== Segment start ==

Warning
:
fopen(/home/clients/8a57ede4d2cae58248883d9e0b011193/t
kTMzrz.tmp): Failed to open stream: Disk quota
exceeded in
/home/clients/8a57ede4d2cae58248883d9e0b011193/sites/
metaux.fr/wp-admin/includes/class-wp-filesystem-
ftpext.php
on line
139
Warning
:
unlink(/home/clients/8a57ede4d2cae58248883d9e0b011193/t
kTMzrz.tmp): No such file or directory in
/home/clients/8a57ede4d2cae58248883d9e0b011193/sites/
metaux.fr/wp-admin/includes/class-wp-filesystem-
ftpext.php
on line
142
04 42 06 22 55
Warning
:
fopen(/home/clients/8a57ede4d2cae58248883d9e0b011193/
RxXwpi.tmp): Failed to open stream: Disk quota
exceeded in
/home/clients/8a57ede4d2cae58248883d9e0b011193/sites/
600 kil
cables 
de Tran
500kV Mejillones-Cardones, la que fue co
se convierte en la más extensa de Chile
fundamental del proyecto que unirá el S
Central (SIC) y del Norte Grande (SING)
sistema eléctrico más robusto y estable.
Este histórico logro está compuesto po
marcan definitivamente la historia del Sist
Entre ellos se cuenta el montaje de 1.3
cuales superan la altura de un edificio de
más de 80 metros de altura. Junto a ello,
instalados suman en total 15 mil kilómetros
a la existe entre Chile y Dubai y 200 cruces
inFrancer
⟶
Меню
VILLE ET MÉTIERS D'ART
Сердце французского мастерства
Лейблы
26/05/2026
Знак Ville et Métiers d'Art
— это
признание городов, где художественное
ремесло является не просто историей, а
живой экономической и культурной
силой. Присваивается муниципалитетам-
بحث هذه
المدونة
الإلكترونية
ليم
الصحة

== Segment end ==

● **TASK GOAL**
Restate the material exactly as given.

● **ANSWER SECTION**
Warning
:
fopen(/home/clients/8a57ede4d2cae58248883d9e0b011193/t
kTMzrz.tmp): Failed to open stream: Disk quota
exceeded in
/home/clients/8a57ede4d2cae58248883d9e0b011193/sites/
metaux.fr/wp-admin/includes/class-wp-filesystem-
ftpext.php
on line
139
Warning
:
unlink(/home/clients/8a57ede4d2cae58248883d9e0b011193/t
kTMzrz.tmp): No such file or directory in
/home/clients/8a57ede4d2cae58248883d9e0b011193/sites/
metaux.fr/wp-admin/includes/class-wp-filesystem-
ftpext.php
on line
142
04 42 06 22 55
Warning
:
fopen(/home/clients/8a57ede4d2cae58248883d9e0b011193/
RxXwpi.tmp): Failed to open stream: Disk quota
exceeded in
/home/clients/8a57ede4d2cae58248883d9e0b011193/sites/
600 kil
cables 
de Tran
500kV Mejillones-Cardones, la que fue co
se convierte en la más extensa de Chile
fundamental del proyecto que unirá el S
Central (SIC) y del Norte Grande (SING)
sistema eléctrico más robusto y estable.
Este histórico logro está compuesto po
marcan definitivamente la historia del Sist
Entre ellos se cuenta el montaje de 1.3
cuales superan la altura de un edificio de
más de 80 metros de altura. Junto a ello,
instalados suman en total 15 mil kilómetros
a la existe entre Chile y Dubai y 200 cruces
inFrancer
⟶
Меню
VILLE ET MÉTIERS D'ART
Сердце французского мастерства
Лейблы
26/05/2026
Знак Ville et Métiers d'Art
— это
признание городов, где художественное
ремесло является не просто историей, а
живой экономической и культурной
силой. Присваивается муниципалитетам-
بحث هذه
المدونة
الإلكترونية
ليم
الصحة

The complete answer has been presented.